The future of Ethiopia and indeed all nations depend on the investments made in their youth and younger generations. The foundations of every nation are the education and the quality of character of its youth.

I commend the efforts being made by the Government of Ethiopia to increase youth participation in political processes. Still, challenges persist, especially in the rural areas. These challenges, to be sure, are not peculiar to Ethiopia. Across the world, too many young people remain at the margin of the political, social, and economic mainstream. 

Ensuring credible, free and fair elections next year is so important to restore among young people a strong faith in politics; to encourage their participation in elections and a range of political activities in the future; and to inspire young people to be active in civic organizations and volunteerism in their communities.
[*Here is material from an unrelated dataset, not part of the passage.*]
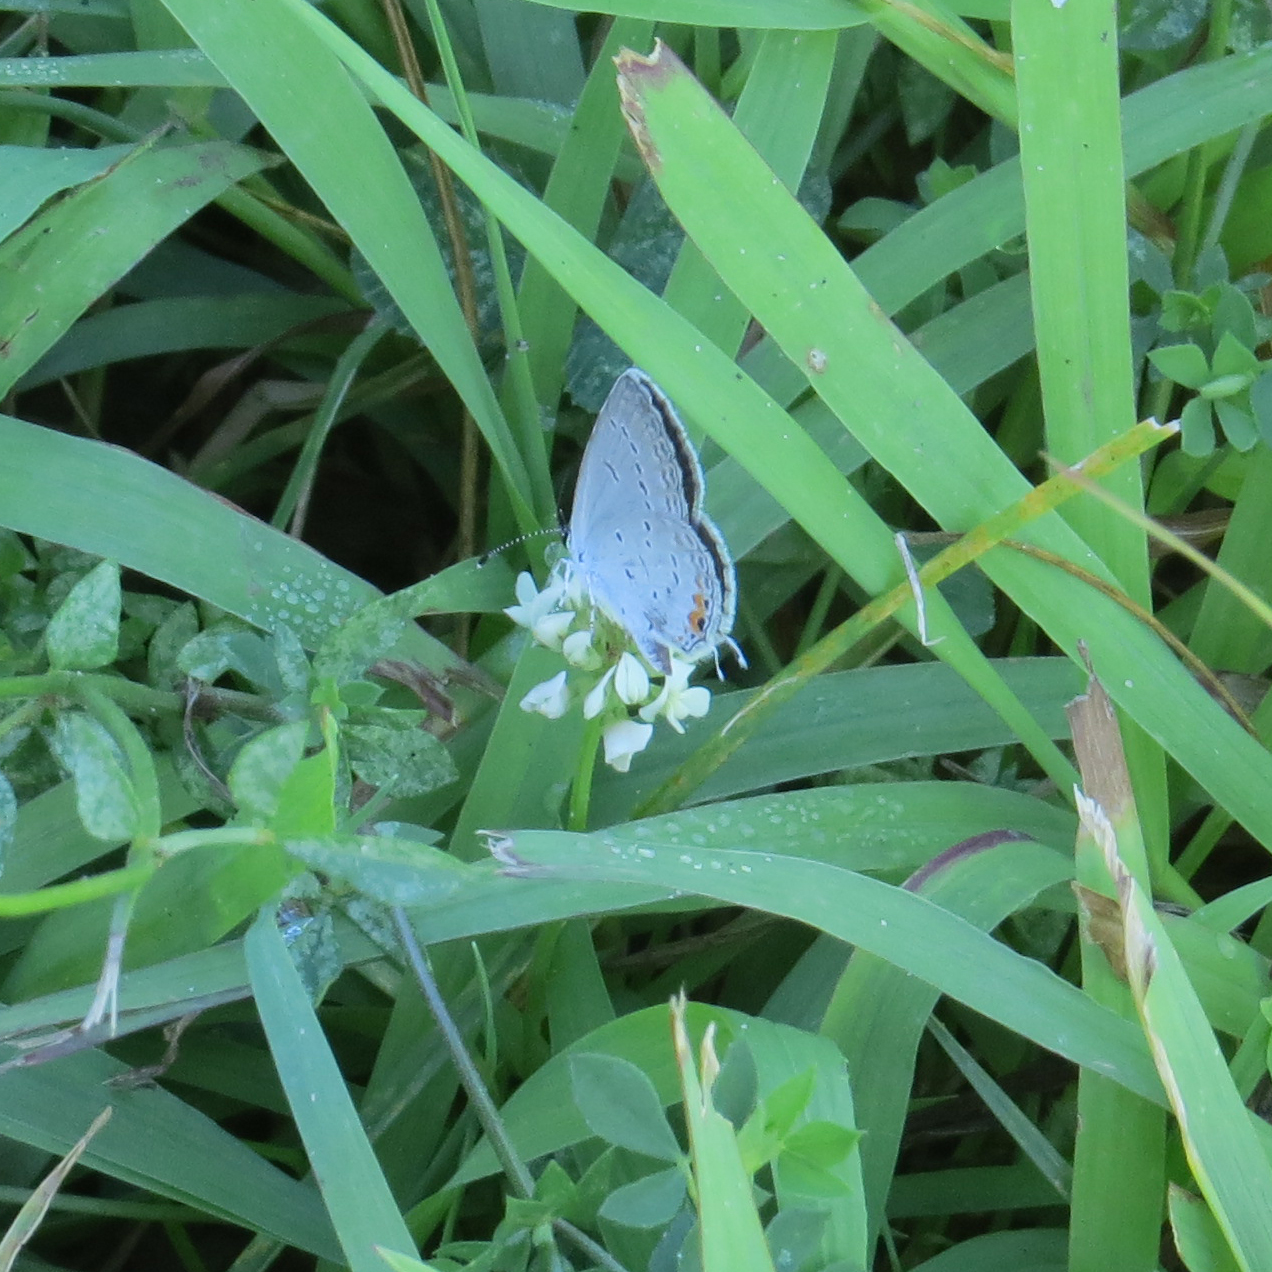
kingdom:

Excellencies, colleagues, as Ethiopia strives to deepen democratic governance, if we look around the world, we know that there is no single model of democracy, and no single path to success. Democratic transitions are a process. Ethiopia is no exception. And it is important that the transition underway in this country is owned and shaped by Ethiopians.

At the same time, we also know that democracies share some important common features – such as regular credible, free and fair elections; equality before the law; the management of diversity; and crucially the values of tolerance and compromise.  At the heart of democracy lies the competition for ideas, and Parliament and parliamentary discourse are crucial in this regard.

As we look around the world, from long-established democracies to new ones, we see the importance of exchanging ideas, of diversity of views, and robust and healthy political engagement more broadly.  Typically in developing policies or programmes of action, there is no one right or one wrong way to do something, even if it may seem like it to impassioned politicians.  The best policies and programmes are developed in the open through a healthy exchange of opinions and an exploration of different options.  And in this regard, I wish to use this opportunity to congratulate the Government on its consultative approach to the framing of the Growth and Transformation Plan, and its successor that is presently under way.

Excellencies, in UNDP’s continued bid to support the process of democratic consolidation in Ethiopia, today’s event is a timely reminder of our common but differentiated responsibilities to help support the inclusion of Ethiopians in the political process and in decisions which affect their lives.

UNDP, together with the Government and its development partners, is developing a programme of support to help Ethiopia prepare for and conduct next year’s national elections. We are very passionate to see that this programme is successfully implemented because for us at UNDP, we see democracy and good governance not as important ends in themselves. They are also important means to improve and secure development.

After all, good governance is not just about building capable institutions, as important as those are. It’s also about people being empowered to engage with institutions and hold them to account. Governance in this broader sense, based on the rule of law, and principles of inclusion and participation, is so vital to ensure success across all dimensions of development.

As we enter the New Year, let us use today’s event to re-dedicate ourselves to working together to build a bright future for all Ethiopians.

Let us re-dedicate ourselves to ensuring that the impressive development progress we have seen over the last decade – high economic growth coupled with significant human development gains – is sustained and indeed improved over the next decade, so that Ethiopia can achieve its ambition of becoming a middle-income and carbon neutral country.

And above all, let us all re-dedicate ourselves –  Government, the citizenry of this beautiful country, the UN, and international partners - to work together in support of Ethiopia’s democratic journey. Let us work together to support next year’s election to ensure that we have a peaceful and successful elections. Let us work together to engage and politically empower the youth, who represent the future of this country.  On this International Day of Democracy, let us all work together to deepen democratic governance to secure a bright future for this country and all its citizens.